[Record excerpts Boundary: Start]

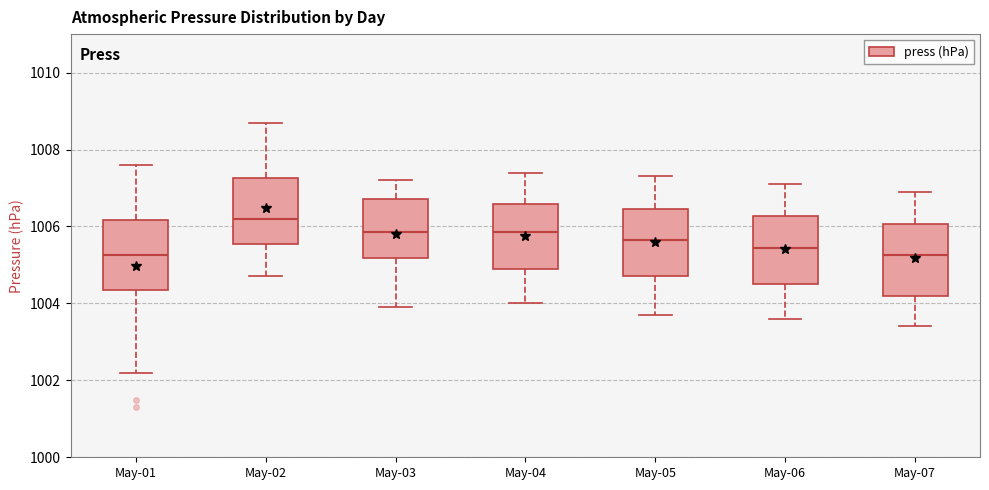

Reading left to right, read every box against the y-axis: the position of its median line, the range the box covers, and the ends of its whiskers. The values are not printed on the chart, so give them approximately, as read against the axis.

May-01: median 1005.2, box 1004.4 to 1006.2, whiskers 1002.2 to 1007.6
May-02: median 1006.2, box 1005.6 to 1007.2, whiskers 1004.8 to 1008.8
May-03: median 1005.8, box 1005.2 to 1006.8, whiskers 1004.0 to 1007.2
May-04: median 1005.8, box 1005.0 to 1006.6, whiskers 1004.0 to 1007.4
May-05: median 1005.6, box 1004.8 to 1006.4, whiskers 1003.8 to 1007.4
May-06: median 1005.4, box 1004.6 to 1006.2, whiskers 1003.6 to 1007.2
May-07: median 1005.2, box 1004.2 to 1006.0, whiskers 1003.4 to 1007.0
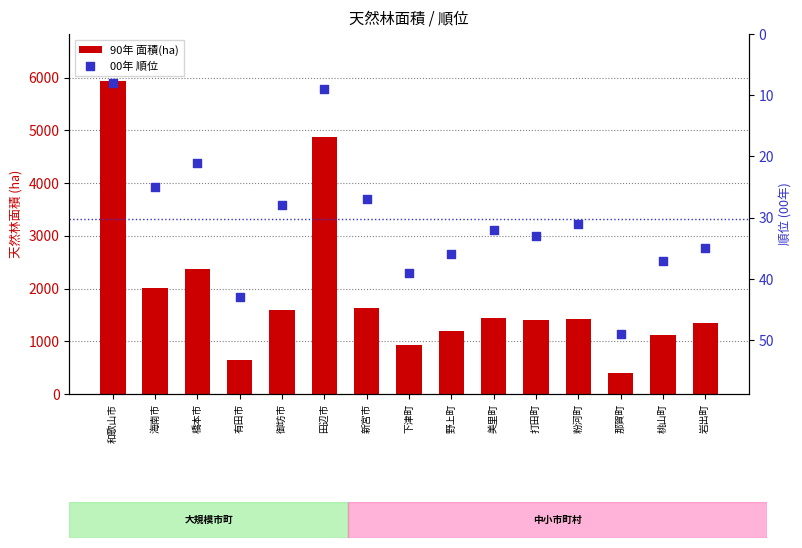

Which series reaches the minimum Y coordinate?

00年 順位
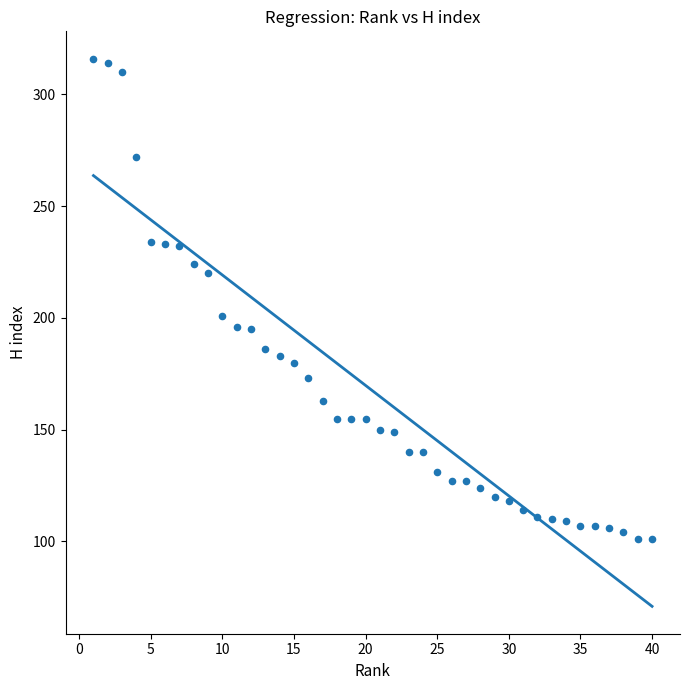

What is the range of Y values (max minus min)?

215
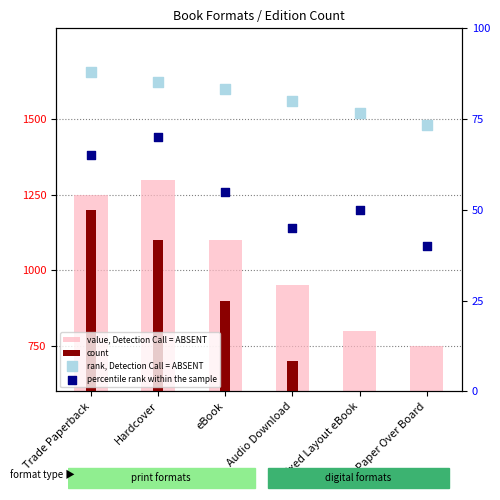

Which series contains the lowest Y value?

percentile rank within the sample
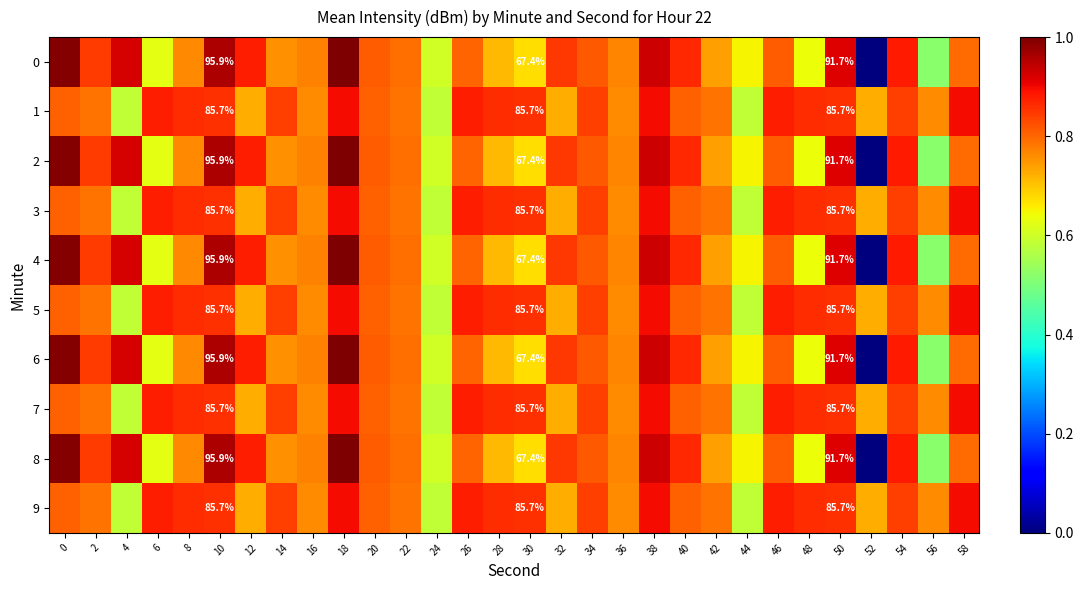

The 3 series shows -35.7 at 46. True or false?

False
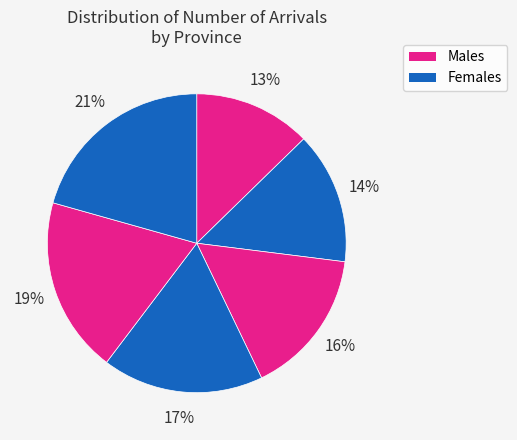

How many segments does this pie chart have?

6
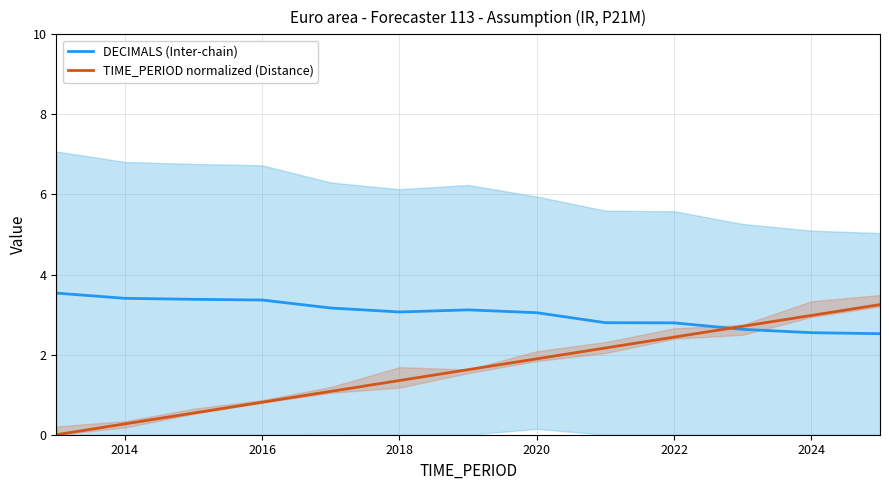

What is the sum of all DECIMALS (Inter-chain) values?

39.4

[Record excerpts Boundary: End]

▶ _Action item_: Write out the records again, replacing every "series" with "group" and changing nothing else. Leave the pictures out.

▶ _Exercise output_:
Reading left to right, read every box against the y-axis: the position of its median line, the range the box covers, and the ends of its whiskers. The values are not printed on the chart, so give them approximately, as read against the axis.

May-01: median 1005.2, box 1004.4 to 1006.2, whiskers 1002.2 to 1007.6
May-02: median 1006.2, box 1005.6 to 1007.2, whiskers 1004.8 to 1008.8
May-03: median 1005.8, box 1005.2 to 1006.8, whiskers 1004.0 to 1007.2
May-04: median 1005.8, box 1005.0 to 1006.6, whiskers 1004.0 to 1007.4
May-05: median 1005.6, box 1004.8 to 1006.4, whiskers 1003.8 to 1007.4
May-06: median 1005.4, box 1004.6 to 1006.2, whiskers 1003.6 to 1007.2
May-07: median 1005.2, box 1004.2 to 1006.0, whiskers 1003.4 to 1007.0

Which group reaches the minimum Y coordinate?

00年 順位

What is the range of Y values (max minus min)?

215

Which group contains the lowest Y value?

percentile rank within the sample

The 3 group shows -35.7 at 46. True or false?

False

How many segments does this pie chart have?

6

What is the sum of all DECIMALS (Inter-chain) values?

39.4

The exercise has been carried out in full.